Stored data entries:
┌──
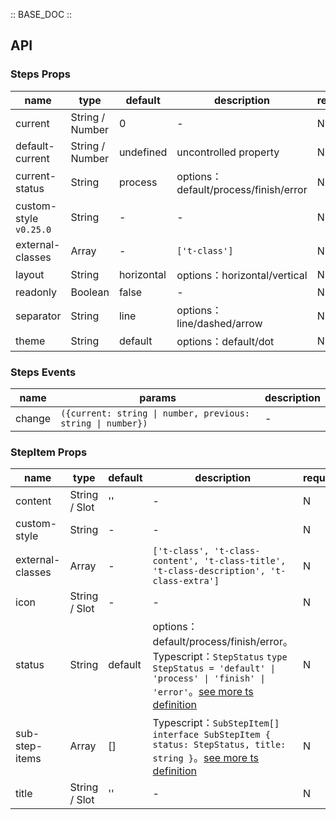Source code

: :: BASE_DOC ::

## API
### Steps Props

name | type | default | description | required
-- | -- | -- | -- | --
current | String / Number | 0 | \- | N
default-current | String / Number | undefined | uncontrolled property | N
current-status | String | process | options：default/process/finish/error | N
custom-style `v0.25.0` | String | - | \- | N
external-classes | Array | - | `['t-class']` | N
layout | String | horizontal | options：horizontal/vertical | N
readonly | Boolean | false | \- | N
separator | String | line | options：line/dashed/arrow | N
theme | String | default | options：default/dot | N

### Steps Events

name | params | description
-- | -- | --
change | `({current: string \| number, previous: string \| number})` | \-

### StepItem Props

name | type | default | description | required
-- | -- | -- | -- | --
content | String / Slot | '' | \- | N
custom-style | String | - | \- | N
external-classes | Array | - | `['t-class', 't-class-content', 't-class-title', 't-class-description', 't-class-extra']` | N
icon | String / Slot | - | \- | N
status | String | default | options：default/process/finish/error。Typescript：`StepStatus` `type StepStatus = 'default' \| 'process' \| 'finish' \| 'error'`。[see more ts definition](https://github.com/Tencent/tdesign-miniprogram/tree/develop/src/steps/type.ts) | N
sub-step-items | Array | [] | Typescript：`SubStepItem[]` `interface SubStepItem { status: StepStatus, title: string }`。[see more ts definition](https://github.com/Tencent/tdesign-miniprogram/tree/develop/src/steps/type.ts) | N
title | String / Slot | '' | \- | N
└──
* [Exercise directions] Tally up the lines holding the string "Array" in the data above, and respond with nothing but the number.

* [Completed exercise] 3